# [Problem]
Please copy the text of the items below, changing every "München" to "Munich" and keeping everything else the same. Leave the pictures out of your answer.

# [Source material]
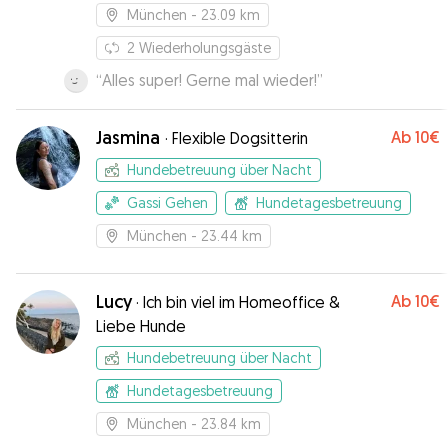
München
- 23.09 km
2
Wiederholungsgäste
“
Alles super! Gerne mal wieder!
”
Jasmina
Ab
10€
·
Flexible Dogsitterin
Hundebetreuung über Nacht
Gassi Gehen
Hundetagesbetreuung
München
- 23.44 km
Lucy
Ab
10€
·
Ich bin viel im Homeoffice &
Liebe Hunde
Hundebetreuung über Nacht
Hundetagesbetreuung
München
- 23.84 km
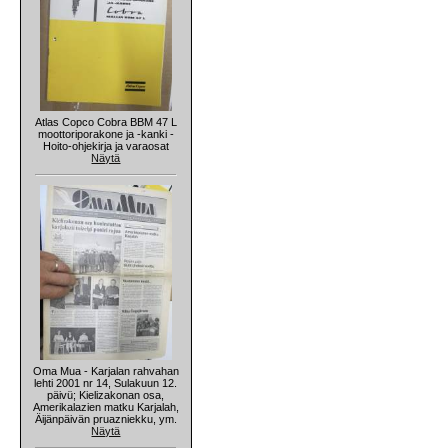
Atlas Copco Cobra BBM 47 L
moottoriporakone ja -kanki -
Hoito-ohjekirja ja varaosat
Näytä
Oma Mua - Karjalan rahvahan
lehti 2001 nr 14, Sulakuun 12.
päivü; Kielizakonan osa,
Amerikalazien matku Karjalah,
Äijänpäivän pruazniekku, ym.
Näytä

# [Solution for this task]
Munich
- 23.09 km
2
Wiederholungsgäste
“
Alles super! Gerne mal wieder!
”
Jasmina
Ab
10€
·
Flexible Dogsitterin
Hundebetreuung über Nacht
Gassi Gehen
Hundetagesbetreuung
Munich
- 23.44 km
Lucy
Ab
10€
·
Ich bin viel im Homeoffice &
Liebe Hunde
Hundebetreuung über Nacht
Hundetagesbetreuung
Munich
- 23.84 km
Atlas Copco Cobra BBM 47 L
moottoriporakone ja -kanki -
Hoito-ohjekirja ja varaosat
Näytä
Oma Mua - Karjalan rahvahan
lehti 2001 nr 14, Sulakuun 12.
päivü; Kielizakonan osa,
Amerikalazien matku Karjalah,
Äijänpäivän pruazniekku, ym.
Näytä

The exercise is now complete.